▶ _Set task_
Set down every one of the following items verbatim, keeping each line in its original order and form.

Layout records
********************

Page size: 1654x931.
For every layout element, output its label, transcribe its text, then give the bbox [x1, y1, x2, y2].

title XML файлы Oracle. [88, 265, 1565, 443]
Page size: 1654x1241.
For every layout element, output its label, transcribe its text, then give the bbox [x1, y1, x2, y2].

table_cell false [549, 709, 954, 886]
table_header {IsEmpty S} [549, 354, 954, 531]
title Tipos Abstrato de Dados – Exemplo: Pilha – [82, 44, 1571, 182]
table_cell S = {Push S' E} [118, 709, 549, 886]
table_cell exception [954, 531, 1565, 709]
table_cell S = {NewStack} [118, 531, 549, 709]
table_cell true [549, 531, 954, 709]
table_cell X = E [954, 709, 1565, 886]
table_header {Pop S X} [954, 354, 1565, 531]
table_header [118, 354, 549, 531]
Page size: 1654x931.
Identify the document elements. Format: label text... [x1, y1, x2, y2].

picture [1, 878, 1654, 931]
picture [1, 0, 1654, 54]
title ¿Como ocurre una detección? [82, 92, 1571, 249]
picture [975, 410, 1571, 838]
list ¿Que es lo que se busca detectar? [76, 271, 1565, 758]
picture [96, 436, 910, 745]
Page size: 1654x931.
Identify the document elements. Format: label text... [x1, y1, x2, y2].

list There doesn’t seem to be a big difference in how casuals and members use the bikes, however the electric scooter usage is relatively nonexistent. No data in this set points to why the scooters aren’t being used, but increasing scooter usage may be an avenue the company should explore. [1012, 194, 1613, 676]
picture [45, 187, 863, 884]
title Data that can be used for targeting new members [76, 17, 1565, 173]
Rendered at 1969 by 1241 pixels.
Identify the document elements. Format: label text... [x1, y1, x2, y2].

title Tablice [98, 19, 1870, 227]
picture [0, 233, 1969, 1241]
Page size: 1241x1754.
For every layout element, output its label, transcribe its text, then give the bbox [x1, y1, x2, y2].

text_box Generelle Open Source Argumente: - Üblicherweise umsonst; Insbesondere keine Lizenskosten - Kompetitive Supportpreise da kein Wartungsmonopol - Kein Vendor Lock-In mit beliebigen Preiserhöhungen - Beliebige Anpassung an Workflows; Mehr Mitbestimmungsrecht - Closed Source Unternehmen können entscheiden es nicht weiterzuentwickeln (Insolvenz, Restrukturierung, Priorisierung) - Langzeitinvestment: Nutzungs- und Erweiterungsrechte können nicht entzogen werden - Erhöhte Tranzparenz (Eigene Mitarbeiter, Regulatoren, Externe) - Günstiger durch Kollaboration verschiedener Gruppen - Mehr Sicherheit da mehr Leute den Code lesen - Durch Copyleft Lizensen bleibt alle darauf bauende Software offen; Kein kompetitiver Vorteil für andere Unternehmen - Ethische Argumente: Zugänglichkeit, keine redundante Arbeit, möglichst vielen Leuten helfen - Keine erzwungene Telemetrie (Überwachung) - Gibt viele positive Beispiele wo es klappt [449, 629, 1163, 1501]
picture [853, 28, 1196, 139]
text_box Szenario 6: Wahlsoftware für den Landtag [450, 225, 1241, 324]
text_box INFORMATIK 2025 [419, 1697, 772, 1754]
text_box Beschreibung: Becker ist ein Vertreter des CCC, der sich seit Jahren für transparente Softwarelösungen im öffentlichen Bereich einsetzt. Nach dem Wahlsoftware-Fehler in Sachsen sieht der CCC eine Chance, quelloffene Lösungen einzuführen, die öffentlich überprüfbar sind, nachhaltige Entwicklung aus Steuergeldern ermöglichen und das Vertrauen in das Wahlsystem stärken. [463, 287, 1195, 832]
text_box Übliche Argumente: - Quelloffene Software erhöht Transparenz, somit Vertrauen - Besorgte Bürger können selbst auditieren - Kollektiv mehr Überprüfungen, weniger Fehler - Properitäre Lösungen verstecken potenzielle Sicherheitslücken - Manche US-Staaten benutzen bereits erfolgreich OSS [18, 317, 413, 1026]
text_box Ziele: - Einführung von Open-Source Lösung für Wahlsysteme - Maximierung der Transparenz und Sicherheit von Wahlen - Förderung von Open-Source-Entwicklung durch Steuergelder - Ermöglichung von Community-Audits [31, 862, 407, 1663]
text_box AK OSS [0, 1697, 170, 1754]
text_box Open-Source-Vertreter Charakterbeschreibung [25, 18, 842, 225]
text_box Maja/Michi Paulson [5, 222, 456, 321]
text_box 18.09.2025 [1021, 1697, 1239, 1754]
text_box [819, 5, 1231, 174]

********************

▶ _The solution_
Page size: 1654x931.
For every layout element, output its label, transcribe its text, then give the bbox [x1, y1, x2, y2].

title XML файлы Oracle. [88, 265, 1565, 443]
Page size: 1654x1241.
For every layout element, output its label, transcribe its text, then give the bbox [x1, y1, x2, y2].

table_cell false [549, 709, 954, 886]
table_header {IsEmpty S} [549, 354, 954, 531]
title Tipos Abstrato de Dados – Exemplo: Pilha – [82, 44, 1571, 182]
table_cell S = {Push S' E} [118, 709, 549, 886]
table_cell exception [954, 531, 1565, 709]
table_cell S = {NewStack} [118, 531, 549, 709]
table_cell true [549, 531, 954, 709]
table_cell X = E [954, 709, 1565, 886]
table_header {Pop S X} [954, 354, 1565, 531]
table_header [118, 354, 549, 531]
Page size: 1654x931.
Identify the document elements. Format: label text... [x1, y1, x2, y2].

picture [1, 878, 1654, 931]
picture [1, 0, 1654, 54]
title ¿Como ocurre una detección? [82, 92, 1571, 249]
picture [975, 410, 1571, 838]
list ¿Que es lo que se busca detectar? [76, 271, 1565, 758]
picture [96, 436, 910, 745]
Page size: 1654x931.
Identify the document elements. Format: label text... [x1, y1, x2, y2].

list There doesn’t seem to be a big difference in how casuals and members use the bikes, however the electric scooter usage is relatively nonexistent. No data in this set points to why the scooters aren’t being used, but increasing scooter usage may be an avenue the company should explore. [1012, 194, 1613, 676]
picture [45, 187, 863, 884]
title Data that can be used for targeting new members [76, 17, 1565, 173]
Rendered at 1969 by 1241 pixels.
Identify the document elements. Format: label text... [x1, y1, x2, y2].

title Tablice [98, 19, 1870, 227]
picture [0, 233, 1969, 1241]
Page size: 1241x1754.
For every layout element, output its label, transcribe its text, then give the bbox [x1, y1, x2, y2].

text_box Generelle Open Source Argumente: - Üblicherweise umsonst; Insbesondere keine Lizenskosten - Kompetitive Supportpreise da kein Wartungsmonopol - Kein Vendor Lock-In mit beliebigen Preiserhöhungen - Beliebige Anpassung an Workflows; Mehr Mitbestimmungsrecht - Closed Source Unternehmen können entscheiden es nicht weiterzuentwickeln (Insolvenz, Restrukturierung, Priorisierung) - Langzeitinvestment: Nutzungs- und Erweiterungsrechte können nicht entzogen werden - Erhöhte Tranzparenz (Eigene Mitarbeiter, Regulatoren, Externe) - Günstiger durch Kollaboration verschiedener Gruppen - Mehr Sicherheit da mehr Leute den Code lesen - Durch Copyleft Lizensen bleibt alle darauf bauende Software offen; Kein kompetitiver Vorteil für andere Unternehmen - Ethische Argumente: Zugänglichkeit, keine redundante Arbeit, möglichst vielen Leuten helfen - Keine erzwungene Telemetrie (Überwachung) - Gibt viele positive Beispiele wo es klappt [449, 629, 1163, 1501]
picture [853, 28, 1196, 139]
text_box Szenario 6: Wahlsoftware für den Landtag [450, 225, 1241, 324]
text_box INFORMATIK 2025 [419, 1697, 772, 1754]
text_box Beschreibung: Becker ist ein Vertreter des CCC, der sich seit Jahren für transparente Softwarelösungen im öffentlichen Bereich einsetzt. Nach dem Wahlsoftware-Fehler in Sachsen sieht der CCC eine Chance, quelloffene Lösungen einzuführen, die öffentlich überprüfbar sind, nachhaltige Entwicklung aus Steuergeldern ermöglichen und das Vertrauen in das Wahlsystem stärken. [463, 287, 1195, 832]
text_box Übliche Argumente: - Quelloffene Software erhöht Transparenz, somit Vertrauen - Besorgte Bürger können selbst auditieren - Kollektiv mehr Überprüfungen, weniger Fehler - Properitäre Lösungen verstecken potenzielle Sicherheitslücken - Manche US-Staaten benutzen bereits erfolgreich OSS [18, 317, 413, 1026]
text_box Ziele: - Einführung von Open-Source Lösung für Wahlsysteme - Maximierung der Transparenz und Sicherheit von Wahlen - Förderung von Open-Source-Entwicklung durch Steuergelder - Ermöglichung von Community-Audits [31, 862, 407, 1663]
text_box AK OSS [0, 1697, 170, 1754]
text_box Open-Source-Vertreter Charakterbeschreibung [25, 18, 842, 225]
text_box Maja/Michi Paulson [5, 222, 456, 321]
text_box 18.09.2025 [1021, 1697, 1239, 1754]
text_box [819, 5, 1231, 174]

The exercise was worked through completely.